Deveron Patterson cried while telling a judge about killing Kareem Hunter last year.
“We beat up Kareem . . . duct-taped him, put him in the trunk and carried him up to Beckley,” Patterson said, with his head down.
Patterson, 26, pleaded guilty Friday morning to first-degree murder in the brutal killing of Hunter last fall.
His agreement with prosecutors guaranteed that he be given mercy, meaning he can be eligible for parole after 15 years. He will be sentenced Nov. 13.
Kanawha Circuit Judge Paul Zakaib accepted that deal. If he hadn’t, Patterson could have withdrawn his plea. The agreement was reached late Thursday.
Hunter, 28, was beaten with a rubber mallet in a Marmet apartment, bound with duct tape and buried in a shallow grave near Beckley, according to police. He was reported missing Sept. 23 and his body was found almost two months later.
Miguel Quinones, 36, of Charleston, also is charged with first-degree murder in the slaying. His trial is set for Oct. 27. Friday was Zakaib’s last day as a judge before retirement, but the West Virginia Supreme Court has appointed him as a senior status judge and said he will continue to hear some cases until his replacement is named.

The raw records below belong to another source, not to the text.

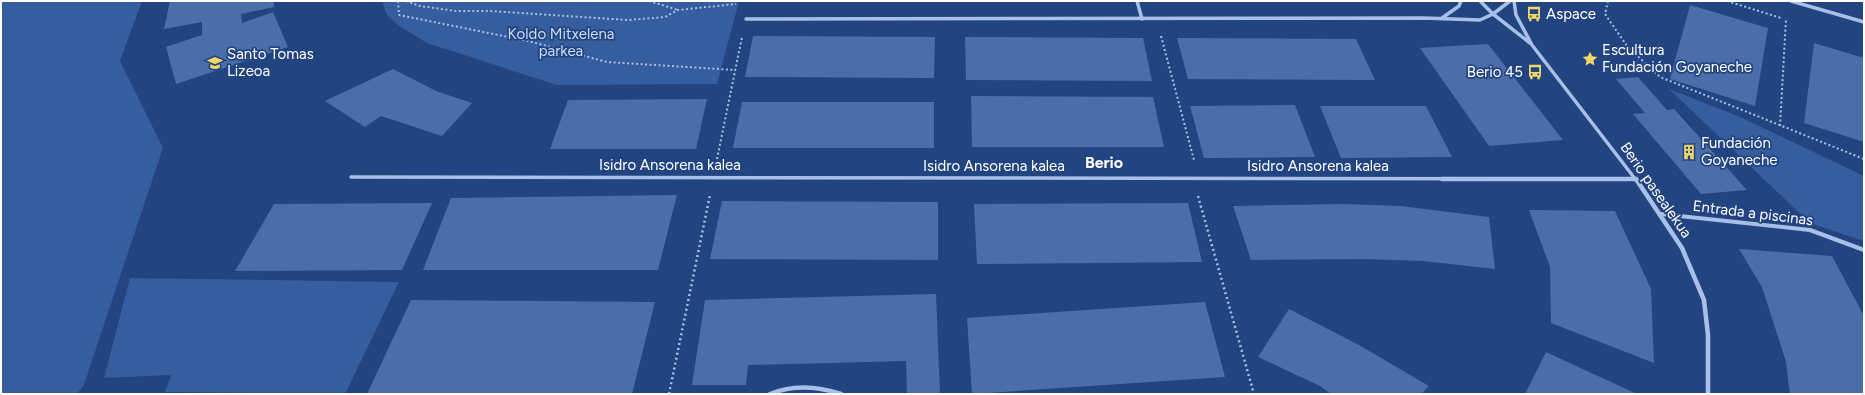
<svg xmlns="http://www.w3.org/2000/svg" width="1865" height="395" viewBox="0 0 1865 395" font-family="Figtree,sans-serif">
<rect width="100%" height="100%" fill="#224480"/>
<g fill="#365d9e">
<polygon points="1,1 142,1 120,61 163,148 84,385 77,394 1,394"/>
<polygon points="382,1 739,1 717,84 557,85 427,43 399,26 387,15"/>
<polygon points="1669,89 1738,116 1864,176 1864,241 1810,223"/>
<polygon points="130,278 399,282 345,394 165,392 171,375 104,378"/>
</g>
<g fill="#4b6ea9">
<polygon points="170,1 274,1 274,7 241,14 242,23 273,12 288,47 176,84 166,47 202,35 202,22 164,29"/>
<polygon points="1690,5 1768,28 1755,106 1670,79"/>
<polygon points="753,36 935,37 934,78 745,77"/>
<polygon points="965,37 1143,38 1152,81 966,80"/>
<polygon points="1177,38 1356,39 1375,80 1188,79"/>
<polygon points="1814,43 1864,58 1864,142 1804,123"/>
<polygon points="1488,44 1563,140 1489,146 1420,48"/>
<polygon points="393,69 436,91 472,103 442,136 381,116 365,127 325,101"/>
<polygon points="1638,77 1667,110 1674,109 1747,190 1701,194 1633,114 1645,113 1616,79"/>
<polygon points="971,96 1153,97 1164,147 972,147"/>
<polygon points="707,99 696,149 550,149 568,100"/>
<polygon points="742,102 934,102 934,148 733,148"/>
<polygon points="1295,105 1315,157 1204,158 1190,106"/>
<polygon points="1320,106 1426,106 1452,157 1341,158"/>
<polygon points="677,195 658,270 423,270 451,198"/>
<polygon points="722,201 938,202 938,260 710,259"/>
<polygon points="432,203 402,270 235,271 274,204"/>
<polygon points="1188,203 1202,262 977,264 974,204"/>
<polygon points="1343,204 1401,206 1489,217 1495,269 1423,261 1363,259 1251,260 1233,206"/>
<polygon points="1529,210 1615,211 1651,289 1654,363 1551,323 1550,267"/>
<polygon points="1739,249 1832,256 1864,316 1864,394 1790,394 1786,362 1762,287"/>
<polygon points="936,294 940,394 907,394 906,361 748,365 746,385 692,385 705,300"/>
<polygon points="411,300 655,302 632,394 367,394"/>
<polygon points="1205,302 1225,377 972,394 967,318"/>
<polygon points="1289,309 1359,345 1429,386 1421,394 1331,394 1320,386 1258,357"/>
<polygon points="1546,352 1637,394 1525,394"/>
</g>
<g fill="none" stroke-linecap="round" stroke-linejoin="round">
<g stroke="#a8c0e7" stroke-width="2" stroke-dasharray="2 2.5" stroke-linecap="butt">
<polyline points="398,1 399,15 528,41 607,62 735,70"/>
<polyline points="406,1 420,6 456,11 490,11 628,20 665,17 678,10 736,4"/>
<polyline points="649,1 678,10"/>
<polyline points="1608,1 1605,14 1627,46 1660,77 1864,159"/>
<polyline points="1727,1 1781,18"/>
<polyline points="1161,36 1194,160"/>
<polyline points="1780,126 1786,19"/>
<polyline points="717,159 742,37"/>
</g>
<g stroke="#a8c0e7" stroke-width="2.5" stroke-dasharray="2 3" stroke-linecap="butt">
<polyline points="1198,196 1254,394"/>
<polyline points="669,394 710,195"/>
</g>
<polyline stroke="#a8c0e7" stroke-width="4" points="1661,214 1810,230 1864,250"/>
<g stroke="#a8c0e7" stroke-width="3.5">
<polyline points="1137,1 1142,19"/>
<polyline points="1480,1 1493,14 1530,43"/>
<polyline points="1514,1 1516,15 1532,45 1636,180"/>
<polyline points="1791,1 1864,22"/>
<polyline points="1442,18 1459,6 1461,1"/>
<polyline points="746,19 1423,18 1480,20 1493,14 1510,1"/>
<polyline points="351,177 1636,179"/>
</g>
<g stroke="#a8c0e7" stroke-width="4.5">
<polyline points="1442,179 1636,179"/>
<polyline points="1636,179 1682,248 1704,300 1708,335 1708,394"/>
<path d="M 770,394 C 794,384 817,386 841,394"/>
</g>
</g>
<defs>
<g id="bus-bare" transform="scale(1.2)"><path d="M-5-6H5V4H4V6H2V4H-2V6H-4V4H-5ZM-3.5-4V0h7V-4ZM-3.5 1.2v1.5H-2V1.2ZM2 1.2v1.5H3.5V1.2Z" fill="#f3d66a" stroke="#224480" stroke-width="2.5" paint-order="stroke"/></g>
<g id="sight-bare" transform="scale(1.2)"><path d="M0-6L1.8-2.2L6-1.7L2.9 1.2L3.7 5.4L0 3.3L-3.7 5.4L-2.9 1.2L-6-1.7L-1.8-2.2Z" fill="#f3d66a" stroke="#224480" stroke-width="2.5" paint-order="stroke"/></g>
<g id="school-bare" transform="scale(1.2)"><path d="M0-5L7-2L0 1L-7-2ZM-4 1L0 2.5L4 1V4Q0 6-4 4Z" fill="#f3d66a" stroke="#224480" stroke-width="2.5" paint-order="stroke"/></g>
<g id="building-bare" transform="scale(1.2)"><path d="M-4-6H4V6H1V3H-1V6H-4ZM-2.5-4.3h1.7v1.8h-1.7ZM.8-4.3h1.7v1.8H.8ZM-2.5-1h1.7V.8h-1.7ZM.8-1h1.7V.8H.8Z" fill="#f3d66a" stroke="#224480" stroke-width="2.5" paint-order="stroke"/></g>
</defs>
<g fill-rule="evenodd">
<use href="#bus-bare" x="1534" y="14"/>
<use href="#sight-bare" x="1590" y="59"/>
<use href="#school-bare" x="215" y="63"/>
<use href="#bus-bare" x="1535" y="72"/>
<use href="#building-bare" x="1689" y="152"/>
</g>
<g text-anchor="middle" dominant-baseline="central" stroke-width="3.5" stroke-linejoin="round" paint-order="stroke">
<g font-size="15" fill="#fff" stroke="#224480" text-anchor="start">
<text x="1546" y="14">Aspace</text>
<text x="1602" y="50">Escultura<tspan x="1602" dy="17">Fundación Goyaneche</tspan></text>
<text x="227" y="54">Santo Tomas<tspan x="227" dy="17">Lizeoa</tspan></text>
<text x="1523" y="72" text-anchor="end">Berio 45</text>
<text x="1701" y="143">Fundación<tspan x="1701" dy="17">Goyaneche</tspan></text>
</g>
<g font-size="15" fill="#ccdcf6" stroke="#224480">
<text x="561" y="34">Koldo Mitxelena<tspan x="561" dy="17">parkea</tspan></text>
</g>
<g font-size="15" fill="#fff" stroke="#224480">
<text x="670" y="165">Isidro Ansorena kalea</text>
<text x="994" y="166">Isidro Ansorena kalea</text>
<text x="1318" y="166">Isidro Ansorena kalea</text>
<text transform="translate(1656 190) rotate(55)">Berio pasealekua</text>
<text transform="translate(1753 213) rotate(7)">Entrada a piscinas</text>
</g>
<g font-size="16" font-weight="bold" fill="#fff" stroke="#224480">
<text x="1104" y="162">Berio</text>
</g>
</g>
<rect width="1865" height="395" fill="none" stroke="#ffffff" stroke-width="4"/>
</svg>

As part of his deal, Patterson will testify against Quinones.
“He wanted to make sure the truth came out,” Jesse Forbes, Patterson’s attorney, said after the hearing.
Patterson gave a lengthy statement to Kanawha County sheriff’s detectives. He said Quinones felt disrespected that Hunter had messed with his girlfriend, Shawnique Hudson.
The two men went to the apartment of Kelsey Marie Legg, 20, of Marmet, and she called Hunter, telling him to come over to have sex, according to police.
Legg was originally charged with first-degree murder and kidnapping in Hunter’s death, but she eventually took a deal with prosecutors and pleaded guilty to accessory after the fact to first-degree murder and attempting to aid and abet another person in concealing a dead body. As part of her deal, she agreed to testify against Quinones and Patterson. Zakaib sentenced her to six to eight years.
Kanawha Assistant Prosecutor Dan Holstein said Friday that Quinones will not be offered a plea deal. Quinones refused to talk to detectives after being arrested.
The deal Patterson made shows that prosecutors believe Quinones is more culpable in the slaying, Forbes said.
On the night of the slaying, Hunter put up a fight, Patterson told police. Patterson picked up a gun, pointed it at Hunter and told him to “chill,” his statement reads. Quinones then tackled Hunter and began hitting him with the rubber mallet, according to the statement.
Police say Patterson told them he and Quinones dumped the body beside a house on Old Turnpike Road near Beckley and came back the next day to bury it. People who lived near the area where Hunter’s body was found told police they helped two men in a Cadillac move their car when it got stuck in their driveway. One of the men was described to police as Arnie Patterson’s son, Deveron, according to deputies’ report. The driver had blood on his shirt and a cut on his face, police were told.
About a dozen people sat on each side of the courtroom Friday. Half were Hunter’s family members and the others were there for Patterson. Arnie Patterson was allowed to meet with his son before the hearing started.
Both families cried during the hearing.
Holstein said he discussed the deal with Hunter’s parents Thursday night. They live in Virginia and weren’t able to attend the hearing, but they were OK with the agreement, according to Holstein.
“They understand how valuable his testimony will be,” the prosecutor said after the hearing.